Work request>
In the copy, include no images, and repeat each entry precisely as written.

Given information>
◆ ◆ ◆ ◆ ◆

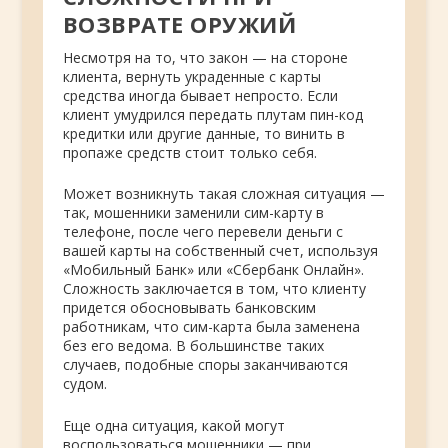
ВОЗВРАТЕ ОРУЖИЙ
Несмотря на то, что закон — на стороне
клиента, вернуть украденные с карты
средства иногда бывает непросто. Если
клиент умудрился передать плутам пин-код
кредитки или другие данные, то винить в
пропаже средств стоит только себя.
Может возникнуть такая сложная ситуация —
так, мошенники заменили сим-карту в
телефоне, после чего перевели деньги с
вашей карты на собственный счет, используя
«Мобильный Банк» или «Сбербанк Онлайн».
Сложность заключается в том, что клиенту
придется обосновывать банковским
работникам, что сим-карта была заменена
без его ведома. В большинстве таких
случаев, подобные споры заканчиваются
судом.
Еще одна ситуация, какой могут
воспользоваться мошенники — при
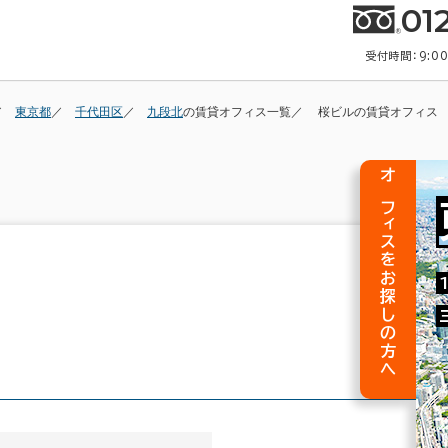
01
受付時間：9:0
東京都
千代田区
九段北
の賃貸オフィス一覧
桜ビルの賃貸オフィス
オフィスをお探しの方へ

◆ ◆ ◆ ◆ ◆

Exercise output>
ВОЗВРАТЕ ОРУЖИЙ
Несмотря на то, что закон — на стороне
клиента, вернуть украденные с карты
средства иногда бывает непросто. Если
клиент умудрился передать плутам пин-код
кредитки или другие данные, то винить в
пропаже средств стоит только себя.
Может возникнуть такая сложная ситуация —
так, мошенники заменили сим-карту в
телефоне, после чего перевели деньги с
вашей карты на собственный счет, используя
«Мобильный Банк» или «Сбербанк Онлайн».
Сложность заключается в том, что клиенту
придется обосновывать банковским
работникам, что сим-карта была заменена
без его ведома. В большинстве таких
случаев, подобные споры заканчиваются
судом.
Еще одна ситуация, какой могут
воспользоваться мошенники — при
01
受付時間：9:0
東京都
千代田区
九段北
の賃貸オフィス一覧
桜ビルの賃貸オフィス
オフィスをお探しの方へ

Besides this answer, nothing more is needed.